55 clubs in total have been referenced.

Fifty-five league and non-league clubs have been referred to police in the child sex abuse scandal that has shattered English football’s image, a source told The Observer newspaper on Sunday.
The size and scale of the fast-developing scandal has been laid bare in The Observer with already a third of British police forces holding their own investigations which has so far seen only former Crewe Alexandra youth scout Barry Bennell, already jailed three times for child abuse, charged last Tuesday.
“We can confirm that 55 clubs in total have been referenced,” a source at the National Police Chiefs Council — which is in charge of organizing the Hydrant Operation which looks into cases of long ago sex abuse — told The Observer.
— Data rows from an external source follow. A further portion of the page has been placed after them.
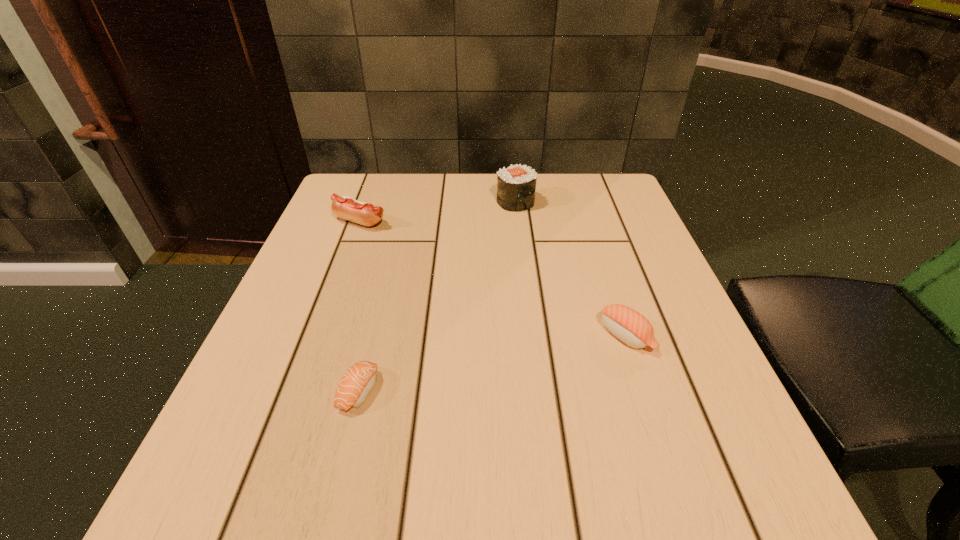
Where is `free space at the near left corner`? Image resolution: width=960 pixels, height=540 pixels. free space at the near left corner is located at coordinates (245, 507).

Identify the location of vacant space at the far right corner. (578, 190).

Locate an element on the screen. The width and height of the screenshot is (960, 540). empty space between the second nearest object and the second object from left to right is located at coordinates (492, 363).

The image size is (960, 540). Find the location of `vacant area between the second farthest sushi and the nearest object`. vacant area between the second farthest sushi and the nearest object is located at coordinates (492, 363).

You are a GUI agent. You are given a task and a screenshot of the screen. Output one action in this format:
    pyautogui.click(x=<x>, y=<y>)
    Task: Click on the free point between the leftmost object and the nearest sushi
    The height and width of the screenshot is (540, 960).
    Given the screenshot: What is the action you would take?
    pyautogui.click(x=360, y=306)

Locate an element on the screen. vacant point located between the shortest object and the second shortest sushi is located at coordinates (492, 363).

Find the location of a particular element. The width and height of the screenshot is (960, 540). vacant region between the leftmost sushi and the sausage is located at coordinates (360, 306).

At what (x,y) coordinates should I click in order to perform the action: click on empty location between the sausage and the tallest object. Please return your answer as a coordinate pair (x, y). Looking at the image, I should click on (438, 212).

You are a GUI agent. You are given a task and a screenshot of the screen. Output one action in this format:
    pyautogui.click(x=<x>, y=<y>)
    Task: Click on the free space between the sausage and the second nearest sushi
    
    Given the screenshot: What is the action you would take?
    pyautogui.click(x=493, y=279)

At what (x,y) coordinates should I click in order to perform the action: click on vacant point located between the rightmost object and the farthest sushi. Please return your answer as a coordinate pair (x, y). The image size is (960, 540). Looking at the image, I should click on (570, 269).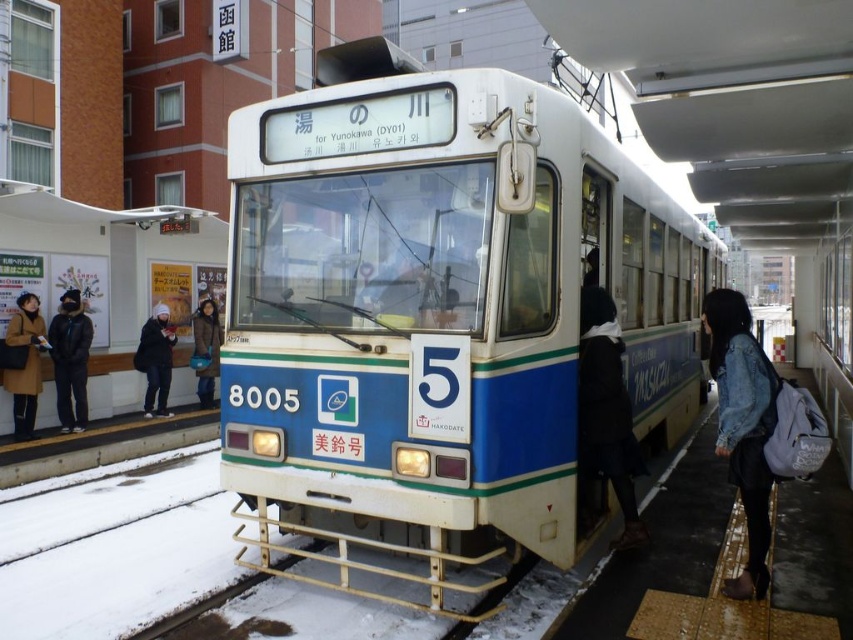
Question: Which point is farther from the camera taking this photo?

Choices:
 (A) (738, 420)
 (B) (20, 410)
 (C) (622, 268)

Answer: (B)

Question: Estimate the real-world distances between objects in this image. Which object is farther from the denim jacket at lower right?

Choices:
 (A) brown leather coat at left
 (B) blue matte train at center

Answer: (A)

Question: Considering the relative positions of blue matte train at center and denim jacket at lower right in the image provided, where is blue matte train at center located with respect to denim jacket at lower right?

Choices:
 (A) right
 (B) left

Answer: (B)

Question: Can you confirm if blue matte train at center is wider than denim jacket at lower right?

Choices:
 (A) yes
 (B) no

Answer: (A)

Question: Where is blue matte train at center located in relation to brown leather coat at left in the image?

Choices:
 (A) right
 (B) left

Answer: (A)

Question: Which point is closer to the camera taking this photo?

In other developments English football’s embattled governing body the Football Association (FA) has been accused in The Sunday Mirror by Russell Davy, a former Charlton Athletic youth goalkeeper, of not replying to his letter in 1986 warning them of abuse by scout Eddie Heath.
Heath had moved onto Charlton after being dismissed by Chelsea — not for child abuse, but for “spending a lot of his time in his office, decorating and cooking meals for the schoolboy players”. The club reportedly made a controversial payment in 2015 to Gary Johnson, a player abused by Heath in the 1970s.
Johnson has since gone public, and the club issued a profuse apology to him on Saturday.